__Selected text__
┌──
I have no qualms in saying that the reason the middle classes pretend outrage is so that they can shrug off their own responsibility towards India’s rape culture. So, they can assuage their conscience and forget that they are the rape enablers in India.
Harsh? Yes! But true. For sexual assault is just the final point of the process of dehumanisation of women in India, which happens every single day, every step of the way. By the educated and the uneducated; by liberals and by conservatives.
Now you are probably thinking. “You crazy B****!” How am I a rape enabler?
You are a rape enabler when you don’t chastise your buddies for cracking lewd jokes on women’s bodies and clothes. You laugh along because you don’t want to be thought of as a prude. When you talk about respecting women as a daughter/sister/mother belonging to a man, instead of as an equal human being. When you mentally strip women with your eyes. When you casually use sexist slurs like MC, BC or refer insultingly to men as chhakka, bhadwa etc.
When you loudly opine on women’s sex life and label them as ice queen or a slut. When you casually refer to women with different opinion from you, as Femi-Nazis or say that they can’t take a joke. When you make excuses for a rape accused because he is your friend, relative, co-religionist or fellow ideologue.
When you use your authority and power as a politician, policeman, or any authority figure to seduce a woman who depends on you for her job or future or keep silent when they do. When you are an intellectual, who pressurises women to sleep with them because otherwise they are not really liberated.
Any Indian woman can add a thousand more things here.
All these may not have actually led to rape; but you did become another link in the chain which leads to the overwhelming sense of entitlement Indian men have over women. The final link to this chain is sexual assault.
So please shut up about hanging rapists and torturous punishments.
The entire structure of Indian society’s attitude towards women is rotten to the core. If you really want to make India safe for women, then watch your own behaviour every single minute of every single day and change it. And for God’s sake, start gender sensitisation from age six onwards for every man and woman in kindergarten, primary school, high school, college, office ...till death.
└──
Reproduce verbatim everything in the essay on rape culture in India from "I have no qualms" down to "enablers in India.". The rows that come next are separate material, unrelated to the essay on rape culture in India.

__Source information__
┌──
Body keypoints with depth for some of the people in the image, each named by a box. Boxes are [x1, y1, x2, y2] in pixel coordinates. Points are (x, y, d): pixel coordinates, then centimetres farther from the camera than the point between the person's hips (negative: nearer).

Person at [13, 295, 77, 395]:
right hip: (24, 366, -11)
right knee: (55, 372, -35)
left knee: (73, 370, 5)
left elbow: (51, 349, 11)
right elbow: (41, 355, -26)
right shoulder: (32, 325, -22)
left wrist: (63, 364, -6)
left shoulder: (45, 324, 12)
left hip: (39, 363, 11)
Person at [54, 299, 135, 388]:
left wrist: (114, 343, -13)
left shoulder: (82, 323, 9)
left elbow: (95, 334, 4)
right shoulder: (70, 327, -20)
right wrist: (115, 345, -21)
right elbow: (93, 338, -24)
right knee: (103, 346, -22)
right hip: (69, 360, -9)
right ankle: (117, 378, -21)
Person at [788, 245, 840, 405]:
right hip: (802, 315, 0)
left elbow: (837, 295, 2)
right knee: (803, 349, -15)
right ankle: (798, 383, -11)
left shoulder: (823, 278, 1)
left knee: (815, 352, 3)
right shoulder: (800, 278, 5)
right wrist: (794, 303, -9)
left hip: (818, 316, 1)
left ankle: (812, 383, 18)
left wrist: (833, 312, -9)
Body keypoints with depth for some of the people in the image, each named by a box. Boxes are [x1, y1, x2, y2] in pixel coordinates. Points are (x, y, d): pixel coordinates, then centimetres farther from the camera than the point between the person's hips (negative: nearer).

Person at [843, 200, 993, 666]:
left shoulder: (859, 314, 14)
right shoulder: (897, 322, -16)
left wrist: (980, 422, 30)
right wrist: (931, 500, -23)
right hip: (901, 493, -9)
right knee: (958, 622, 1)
└──
┌──
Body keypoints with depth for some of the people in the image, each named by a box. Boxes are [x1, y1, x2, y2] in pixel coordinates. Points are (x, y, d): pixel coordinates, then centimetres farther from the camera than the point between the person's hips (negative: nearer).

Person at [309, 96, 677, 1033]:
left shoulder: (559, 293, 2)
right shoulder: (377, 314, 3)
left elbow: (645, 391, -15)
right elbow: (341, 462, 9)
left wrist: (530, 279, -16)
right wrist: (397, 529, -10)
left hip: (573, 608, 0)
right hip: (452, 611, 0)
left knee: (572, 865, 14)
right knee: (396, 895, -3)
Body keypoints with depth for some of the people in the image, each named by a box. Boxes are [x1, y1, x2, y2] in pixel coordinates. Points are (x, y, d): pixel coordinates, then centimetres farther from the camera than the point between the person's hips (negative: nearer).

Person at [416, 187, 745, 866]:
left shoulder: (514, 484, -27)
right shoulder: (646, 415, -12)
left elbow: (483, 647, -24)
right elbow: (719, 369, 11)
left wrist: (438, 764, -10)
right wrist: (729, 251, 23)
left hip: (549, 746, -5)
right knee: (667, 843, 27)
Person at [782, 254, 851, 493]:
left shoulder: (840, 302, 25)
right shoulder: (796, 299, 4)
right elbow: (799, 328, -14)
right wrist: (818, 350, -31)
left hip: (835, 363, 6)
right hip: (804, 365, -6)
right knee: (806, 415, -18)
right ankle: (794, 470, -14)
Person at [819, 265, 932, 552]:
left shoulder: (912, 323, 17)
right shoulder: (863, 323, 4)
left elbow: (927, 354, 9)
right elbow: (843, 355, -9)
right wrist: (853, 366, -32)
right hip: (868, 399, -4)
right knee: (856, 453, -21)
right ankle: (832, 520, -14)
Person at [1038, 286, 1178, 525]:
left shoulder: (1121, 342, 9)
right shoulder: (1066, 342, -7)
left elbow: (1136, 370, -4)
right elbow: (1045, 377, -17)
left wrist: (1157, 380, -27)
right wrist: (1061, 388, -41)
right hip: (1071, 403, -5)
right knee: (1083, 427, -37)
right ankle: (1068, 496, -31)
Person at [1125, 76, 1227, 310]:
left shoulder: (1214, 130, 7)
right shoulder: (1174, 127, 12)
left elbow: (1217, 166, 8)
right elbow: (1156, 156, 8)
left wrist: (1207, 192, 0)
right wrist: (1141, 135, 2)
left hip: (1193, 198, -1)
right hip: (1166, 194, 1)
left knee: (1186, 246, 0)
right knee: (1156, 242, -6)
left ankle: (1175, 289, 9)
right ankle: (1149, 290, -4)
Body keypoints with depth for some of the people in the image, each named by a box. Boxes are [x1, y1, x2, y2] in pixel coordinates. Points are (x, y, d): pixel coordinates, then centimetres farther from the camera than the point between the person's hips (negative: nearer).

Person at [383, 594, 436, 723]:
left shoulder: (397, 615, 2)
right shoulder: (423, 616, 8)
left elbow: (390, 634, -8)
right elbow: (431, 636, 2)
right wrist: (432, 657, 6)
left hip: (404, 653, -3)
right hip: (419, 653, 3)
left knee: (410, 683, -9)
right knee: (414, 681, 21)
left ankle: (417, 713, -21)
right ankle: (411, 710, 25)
└──
__Response to this exercise__
I have no qualms in saying that the reason the middle classes pretend outrage is so that they can shrug off their own responsibility towards India’s rape culture. So, they can assuage their conscience and forget that they are the rape enablers in India.